[Your instructions] Give back, exactly and with nothing else, the lines running from the one that contains "Google's Fit API." to the end of the entries below; do not include pictures.

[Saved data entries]
--------------------------------

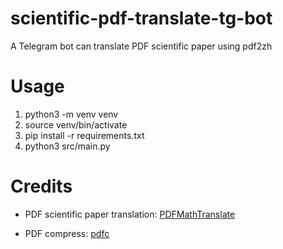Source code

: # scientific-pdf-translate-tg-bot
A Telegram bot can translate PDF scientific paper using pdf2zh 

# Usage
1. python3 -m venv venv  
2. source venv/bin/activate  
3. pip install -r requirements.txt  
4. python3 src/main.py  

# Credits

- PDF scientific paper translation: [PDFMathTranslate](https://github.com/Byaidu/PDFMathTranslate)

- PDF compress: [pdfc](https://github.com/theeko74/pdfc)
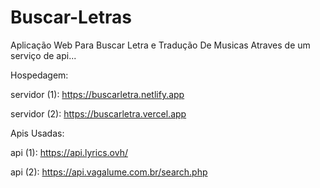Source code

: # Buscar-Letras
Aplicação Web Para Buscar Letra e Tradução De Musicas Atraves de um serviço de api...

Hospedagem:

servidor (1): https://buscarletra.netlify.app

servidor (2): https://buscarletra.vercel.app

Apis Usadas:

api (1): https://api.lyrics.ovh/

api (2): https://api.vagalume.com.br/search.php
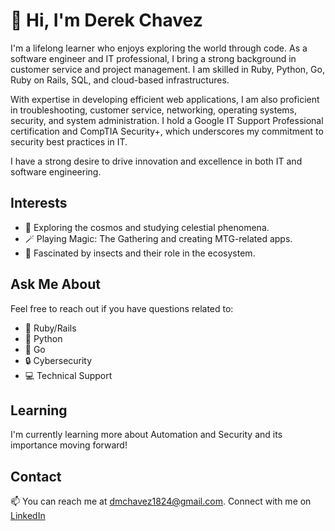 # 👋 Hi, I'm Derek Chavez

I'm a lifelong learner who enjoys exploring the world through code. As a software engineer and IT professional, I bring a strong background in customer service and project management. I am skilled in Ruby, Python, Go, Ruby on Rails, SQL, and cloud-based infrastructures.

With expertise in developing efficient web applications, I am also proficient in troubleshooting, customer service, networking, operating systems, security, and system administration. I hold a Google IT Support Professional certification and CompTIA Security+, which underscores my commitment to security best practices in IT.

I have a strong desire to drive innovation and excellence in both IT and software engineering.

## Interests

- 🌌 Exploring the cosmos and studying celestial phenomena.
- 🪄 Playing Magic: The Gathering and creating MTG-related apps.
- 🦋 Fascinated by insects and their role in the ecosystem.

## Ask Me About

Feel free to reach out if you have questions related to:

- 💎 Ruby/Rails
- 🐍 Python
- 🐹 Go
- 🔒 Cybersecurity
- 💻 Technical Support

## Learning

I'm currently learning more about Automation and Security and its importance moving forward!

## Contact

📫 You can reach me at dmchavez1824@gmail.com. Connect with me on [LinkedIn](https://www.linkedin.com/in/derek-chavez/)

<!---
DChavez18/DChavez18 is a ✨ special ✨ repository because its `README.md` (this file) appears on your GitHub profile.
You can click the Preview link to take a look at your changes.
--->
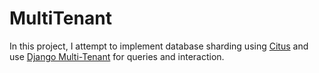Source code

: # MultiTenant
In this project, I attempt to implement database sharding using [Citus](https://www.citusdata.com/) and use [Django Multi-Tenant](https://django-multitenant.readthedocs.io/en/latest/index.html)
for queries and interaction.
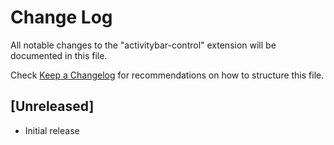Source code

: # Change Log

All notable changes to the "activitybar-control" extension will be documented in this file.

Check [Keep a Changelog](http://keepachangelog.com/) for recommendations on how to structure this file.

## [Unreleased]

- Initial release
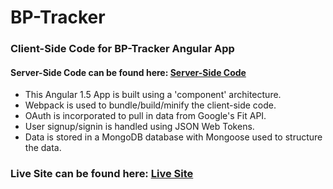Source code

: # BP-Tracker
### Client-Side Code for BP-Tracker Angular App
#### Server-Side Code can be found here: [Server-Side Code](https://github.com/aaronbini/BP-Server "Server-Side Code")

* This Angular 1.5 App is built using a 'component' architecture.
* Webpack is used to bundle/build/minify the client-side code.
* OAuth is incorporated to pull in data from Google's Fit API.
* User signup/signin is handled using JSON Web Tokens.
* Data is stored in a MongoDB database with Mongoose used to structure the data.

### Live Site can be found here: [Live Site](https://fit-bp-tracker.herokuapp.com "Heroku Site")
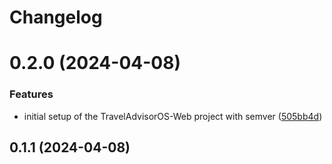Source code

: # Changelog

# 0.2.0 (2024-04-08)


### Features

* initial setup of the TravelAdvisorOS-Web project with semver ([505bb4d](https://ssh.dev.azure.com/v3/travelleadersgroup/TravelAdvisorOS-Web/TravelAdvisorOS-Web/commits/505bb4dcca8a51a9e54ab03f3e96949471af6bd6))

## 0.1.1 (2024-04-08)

--------------------------------

[Reply]
* OAuth is incorporated to pull in data from Google's Fit API.
* User signup/signin is handled using JSON Web Tokens.
* Data is stored in a MongoDB database with Mongoose used to structure the data.

### Live Site can be found here: [Live Site](https://fit-bp-tracker.herokuapp.com "Heroku Site")
Source code

: # Changelog

# 0.2.0 (2024-04-08)


### Features

* initial setup of the TravelAdvisorOS-Web project with semver ([505bb4d](https://ssh.dev.azure.com/v3/travelleadersgroup/TravelAdvisorOS-Web/TravelAdvisorOS-Web/commits/505bb4dcca8a51a9e54ab03f3e96949471af6bd6))

## 0.1.1 (2024-04-08)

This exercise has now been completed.